Is it possible to have www/node010 and www/npm installed with packages without using ports and without having to setup my own pkg repository?


----------



## hukadan (Jun 16, 2015)

No it is not. You need to use ports and select the *NODE010* option of the www/npm port. Packages are only available with default options. If you want to change them, the only way is to use ports.


----------



## junovitch@ (Jun 17, 2015)

From looking at the pkg-plist files, they both install same /usr/local/bin/node.  If you need them to coexist, an alternative is to consider using a jail for the current version of node and a jail for the legacy version of node.


----------



## hukadan (Jun 17, 2015)

Thank you junovitch for your alternative solution. But I think I am missing a step. If I understood well the solution you propose, I would end up with a jail (the one with the legacy version of node) without www/npm. How would I do to use www/npm on that jail to install node packages ?


----------



## junovitch@ (Jun 18, 2015)

hukadan said:


> Thank you junovitch for your alternative solution. But I think I am missing a step. If I understood well the solution you propose, I would end up with a jail (the one with the legacy version of node) without www/npm. How would I do to use www/npm on that jail to install node packages ?
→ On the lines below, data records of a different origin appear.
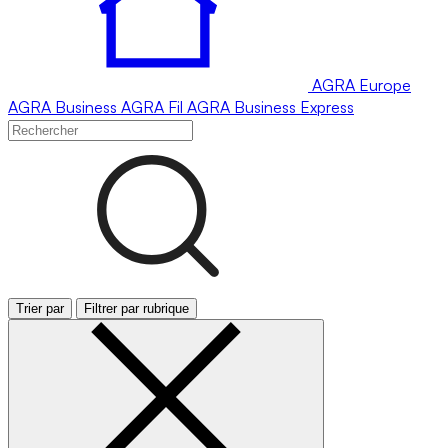
AGRA
Europe
AGRA
Business
AGRA
Fil
AGRA
Business Express
Trier par
Filtrer par rubrique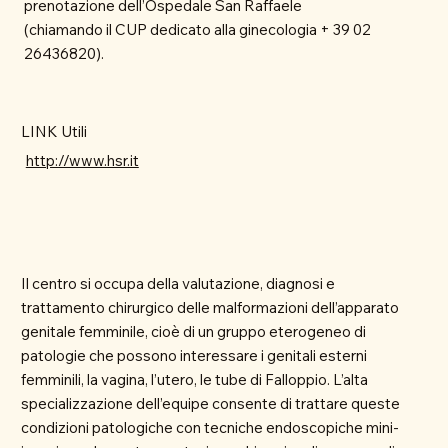
prenotazione dell’Ospedale San Raffaele
(chiamando il CUP dedicato alla ginecologia + 39 02
26436820).
LINK Utili
http://www.hsr.it
Il centro si occupa della valutazione, diagnosi e
trattamento chirurgico delle malformazioni dell’apparato
genitale femminile, cioè di un gruppo eterogeneo di
patologie che possono interessare i genitali esterni
femminili, la vagina, l’utero, le tube di Falloppio. L’alta
specializzazione dell’equipe consente di trattare queste
condizioni patologiche con tecniche endoscopiche mini-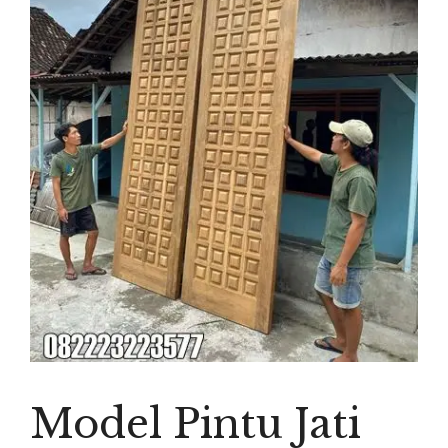
Model Pintu Jati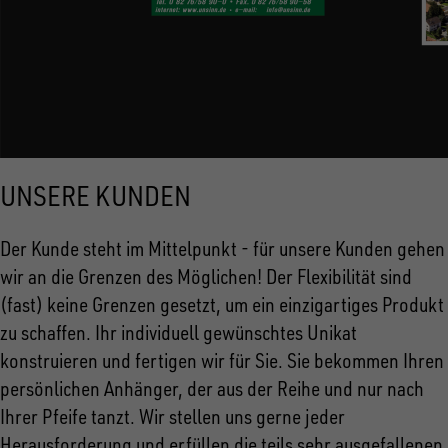
UNSERE KUNDEN
Der Kunde steht im Mittelpunkt - für unsere Kunden gehen
wir an die Grenzen des Möglichen! Der Flexibilität sind
(fast) keine Grenzen gesetzt, um ein einzigartiges Produkt
zu schaffen. Ihr individuell gewünschtes Unikat
konstruieren und fertigen wir für Sie. Sie bekommen Ihren
persönlichen Anhänger, der aus der Reihe und nur nach
Ihrer Pfeife tanzt. Wir stellen uns gerne jeder
Herausforderung und erfüllen die teils sehr ausgefallenen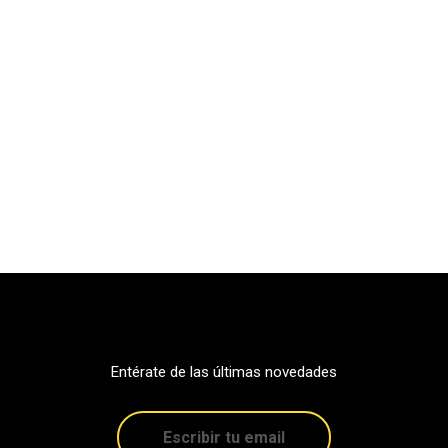
Entérate de las últimas novedades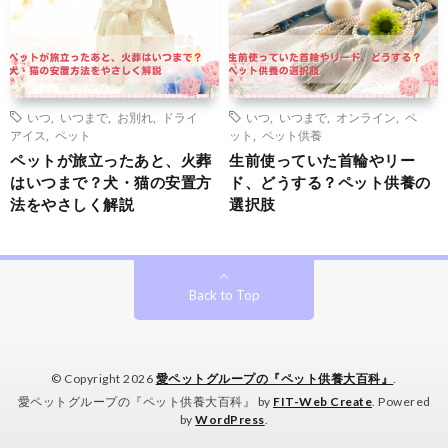
いつ
,
いつまで
,
お別れ
,
ドライ
いつ
,
いつまで
,
オンライン
,
ペ
アイス
,
ペット
ット
,
ペット供養
ペットが旅立ったあと、火葬
生前使っていた首輪やリー
はいつまで？犬・猫の安置方
ド、どうする？ペット供養の
法をやさしく解説
選択肢
Back to Top
© Copyright 2026
愛ペットグループの『ペット供養大百科』
.
愛ペットグループの『ペット供養大百科』 by
FIT-Web Create
. Powered
by
WordPress
.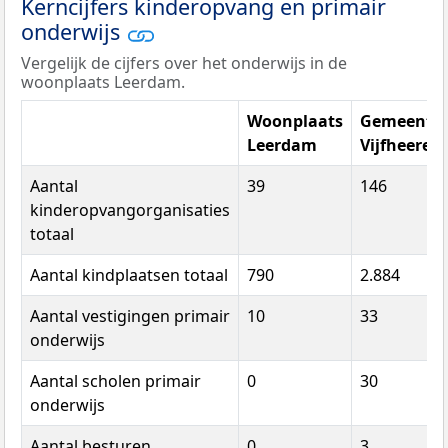
Kerncijfers kinderopvang en primair
onderwijs
Vergelijk de cijfers over het onderwijs in de
woonplaats Leerdam.
Woonplaats
Gemeente
Leerdam
Vijfheeren
Aantal
39
146
kinderopvangorganisaties
totaal
Aantal kindplaatsen totaal
790
2.884
Aantal vestigingen primair
10
33
onderwijs
Aantal scholen primair
0
30
onderwijs
Aantal besturen
0
3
My original comment only accounts for having a www/node in one jail and a www/node010 in another jail to get around the fact they both install a /usr/local/bin/node.  I'm not a node user, so I see that my advise was certainly incomplete.  Sorry about that.  Looking at the port options, www/npm does indeed have options for each different node backend.  There doesn't seem to be any way around compiling with custom options for www/npm.


----------